WRITTEN TASK ::
In the records below, rewrite the lines starting at the one containing "LegalVision Australia" and ending at the one containing "written about wine supports the", putting "Solicitors" in place of "Lawyers" and keeping everything else the same. Leave the pictures out of your answer.
::::::::::
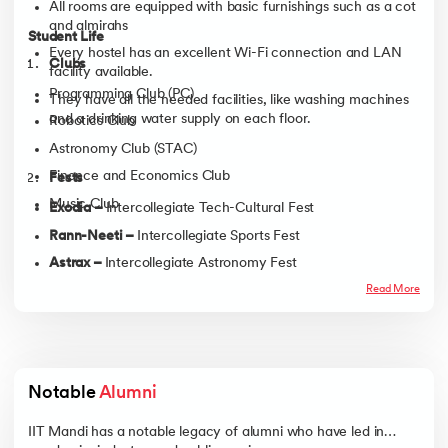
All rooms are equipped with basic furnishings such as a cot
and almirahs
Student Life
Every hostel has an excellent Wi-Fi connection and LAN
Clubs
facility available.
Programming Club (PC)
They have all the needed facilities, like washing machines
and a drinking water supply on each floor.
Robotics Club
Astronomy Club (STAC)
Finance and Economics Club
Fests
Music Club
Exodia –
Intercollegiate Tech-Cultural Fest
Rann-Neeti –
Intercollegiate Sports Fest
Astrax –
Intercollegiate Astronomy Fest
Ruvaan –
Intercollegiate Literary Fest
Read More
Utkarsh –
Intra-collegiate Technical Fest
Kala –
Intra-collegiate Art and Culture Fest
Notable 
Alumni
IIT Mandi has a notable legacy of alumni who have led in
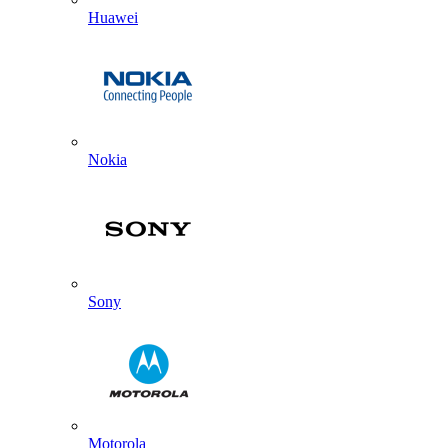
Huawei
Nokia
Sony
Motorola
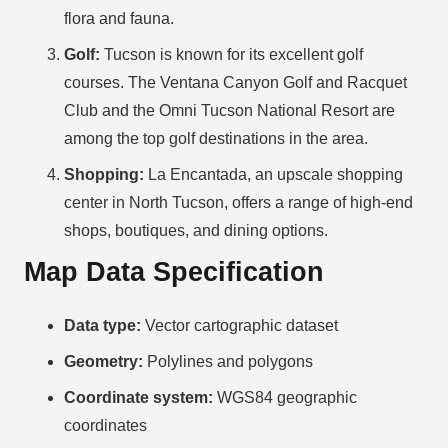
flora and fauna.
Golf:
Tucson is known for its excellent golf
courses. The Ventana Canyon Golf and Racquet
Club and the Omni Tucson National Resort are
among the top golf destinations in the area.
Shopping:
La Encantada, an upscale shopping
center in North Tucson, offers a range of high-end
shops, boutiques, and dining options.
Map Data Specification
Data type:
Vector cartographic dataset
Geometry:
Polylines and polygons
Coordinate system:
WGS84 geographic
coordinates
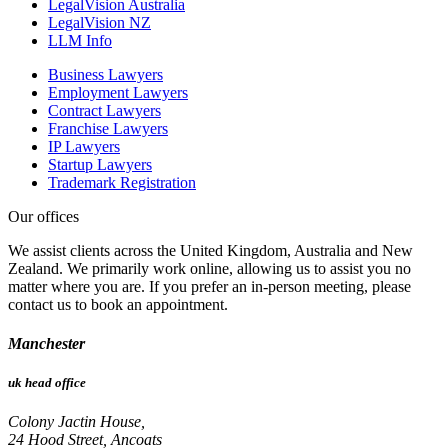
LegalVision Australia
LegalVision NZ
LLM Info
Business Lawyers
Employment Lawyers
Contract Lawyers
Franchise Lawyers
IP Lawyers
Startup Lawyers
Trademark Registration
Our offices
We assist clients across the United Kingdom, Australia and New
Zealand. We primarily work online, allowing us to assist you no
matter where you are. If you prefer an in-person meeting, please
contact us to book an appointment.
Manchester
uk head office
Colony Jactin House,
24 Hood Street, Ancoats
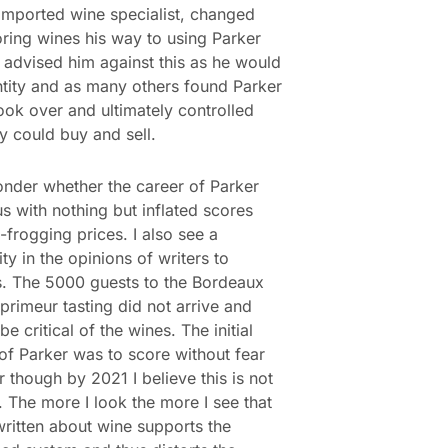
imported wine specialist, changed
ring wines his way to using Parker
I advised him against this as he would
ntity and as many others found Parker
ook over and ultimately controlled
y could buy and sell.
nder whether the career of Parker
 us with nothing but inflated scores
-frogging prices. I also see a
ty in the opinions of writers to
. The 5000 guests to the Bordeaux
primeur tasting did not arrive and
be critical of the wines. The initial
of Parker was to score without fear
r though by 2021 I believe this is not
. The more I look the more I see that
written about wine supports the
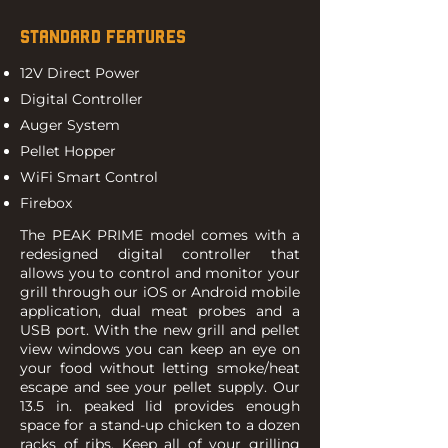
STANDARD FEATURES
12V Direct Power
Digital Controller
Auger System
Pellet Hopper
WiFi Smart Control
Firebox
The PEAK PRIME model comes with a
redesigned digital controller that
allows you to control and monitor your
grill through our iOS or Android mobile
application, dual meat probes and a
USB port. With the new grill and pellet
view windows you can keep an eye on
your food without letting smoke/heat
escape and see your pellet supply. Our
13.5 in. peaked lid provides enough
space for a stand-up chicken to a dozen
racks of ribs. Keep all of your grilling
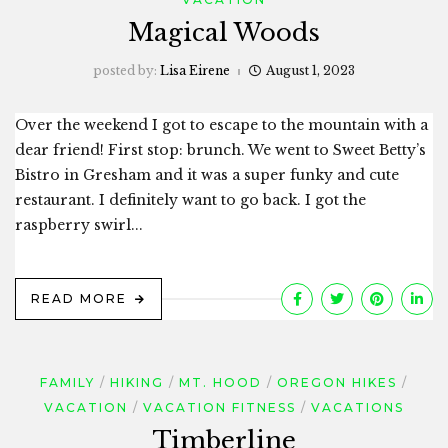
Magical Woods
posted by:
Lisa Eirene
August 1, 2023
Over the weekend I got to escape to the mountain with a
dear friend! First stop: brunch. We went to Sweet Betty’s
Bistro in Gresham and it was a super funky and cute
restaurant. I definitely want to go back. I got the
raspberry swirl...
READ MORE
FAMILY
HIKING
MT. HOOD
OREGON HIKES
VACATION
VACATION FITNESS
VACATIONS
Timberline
::::::::::
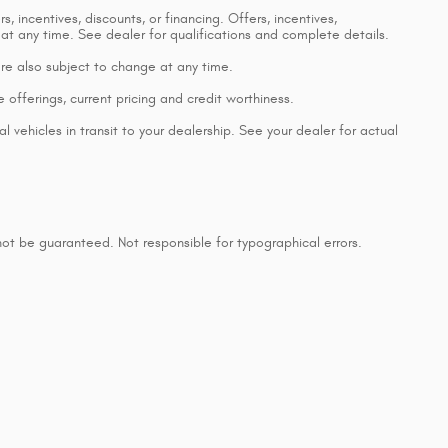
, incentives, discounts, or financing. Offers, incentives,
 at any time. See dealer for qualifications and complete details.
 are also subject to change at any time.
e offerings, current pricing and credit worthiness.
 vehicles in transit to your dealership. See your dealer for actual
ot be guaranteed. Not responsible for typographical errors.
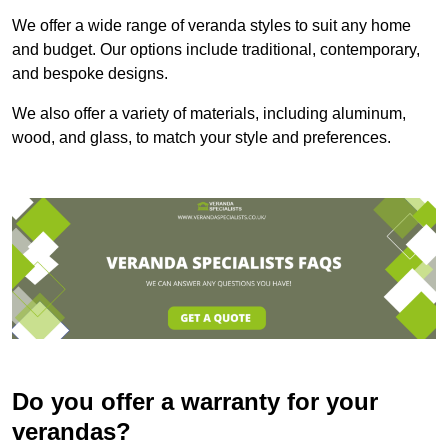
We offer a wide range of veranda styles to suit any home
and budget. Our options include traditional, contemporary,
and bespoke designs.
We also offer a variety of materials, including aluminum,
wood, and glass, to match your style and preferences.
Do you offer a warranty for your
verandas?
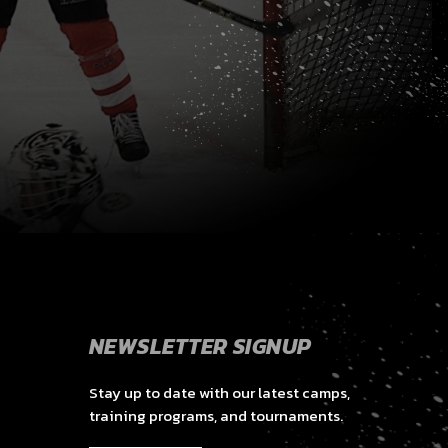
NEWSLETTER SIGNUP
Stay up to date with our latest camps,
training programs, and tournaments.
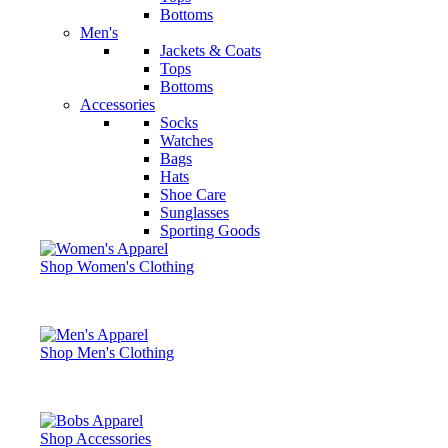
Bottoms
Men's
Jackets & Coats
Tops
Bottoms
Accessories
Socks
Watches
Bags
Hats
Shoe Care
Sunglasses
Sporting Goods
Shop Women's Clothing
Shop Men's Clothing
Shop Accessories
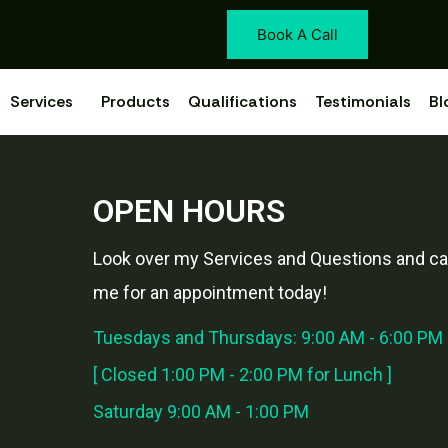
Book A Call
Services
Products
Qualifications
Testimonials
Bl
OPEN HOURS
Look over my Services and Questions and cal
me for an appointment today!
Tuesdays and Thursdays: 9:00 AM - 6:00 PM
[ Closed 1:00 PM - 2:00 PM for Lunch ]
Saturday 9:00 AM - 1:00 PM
::::::::::
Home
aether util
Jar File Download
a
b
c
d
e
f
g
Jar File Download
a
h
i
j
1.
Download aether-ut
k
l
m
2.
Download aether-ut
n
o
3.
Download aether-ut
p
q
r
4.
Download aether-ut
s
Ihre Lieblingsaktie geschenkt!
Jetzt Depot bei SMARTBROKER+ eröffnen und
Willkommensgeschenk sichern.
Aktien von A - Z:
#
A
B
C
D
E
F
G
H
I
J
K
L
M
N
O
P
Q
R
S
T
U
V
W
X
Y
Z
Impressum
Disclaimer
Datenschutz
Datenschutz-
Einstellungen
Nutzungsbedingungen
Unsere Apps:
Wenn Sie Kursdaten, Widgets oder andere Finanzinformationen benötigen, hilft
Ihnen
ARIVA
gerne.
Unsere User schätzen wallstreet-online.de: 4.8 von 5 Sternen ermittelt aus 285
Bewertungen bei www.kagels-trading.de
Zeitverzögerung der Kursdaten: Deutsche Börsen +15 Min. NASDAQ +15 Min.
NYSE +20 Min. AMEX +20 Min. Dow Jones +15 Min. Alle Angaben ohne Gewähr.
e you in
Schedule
::::::::::
SOLVED EXERCISE ::
LegalVision Australia
LegalVision NZ
LLM Info
Business Solicitors
Employment Solicitors
Contract Solicitors
Franchise Solicitors
IP Solicitors
Startup Solicitors
Trademark Registration
Our offices
We assist clients across the United Kingdom, Australia and New
Zealand. We primarily work online, allowing us to assist you no
matter where you are. If you prefer an in-person meeting, please
contact us to book an appointment.
Manchester
uk head office
Colony Jactin House,
24 Hood Street, Ancoats
imported wine specialist, changed
ring wines his way to using Parker
I advised him against this as he would
ntity and as many others found Parker
ook over and ultimately controlled
y could buy and sell.
nder whether the career of Parker
 us with nothing but inflated scores
-frogging prices. I also see a
ty in the opinions of writers to
. The 5000 guests to the Bordeaux
primeur tasting did not arrive and
be critical of the wines. The initial
of Parker was to score without fear
r though by 2021 I believe this is not
. The more I look the more I see that
written about wine supports the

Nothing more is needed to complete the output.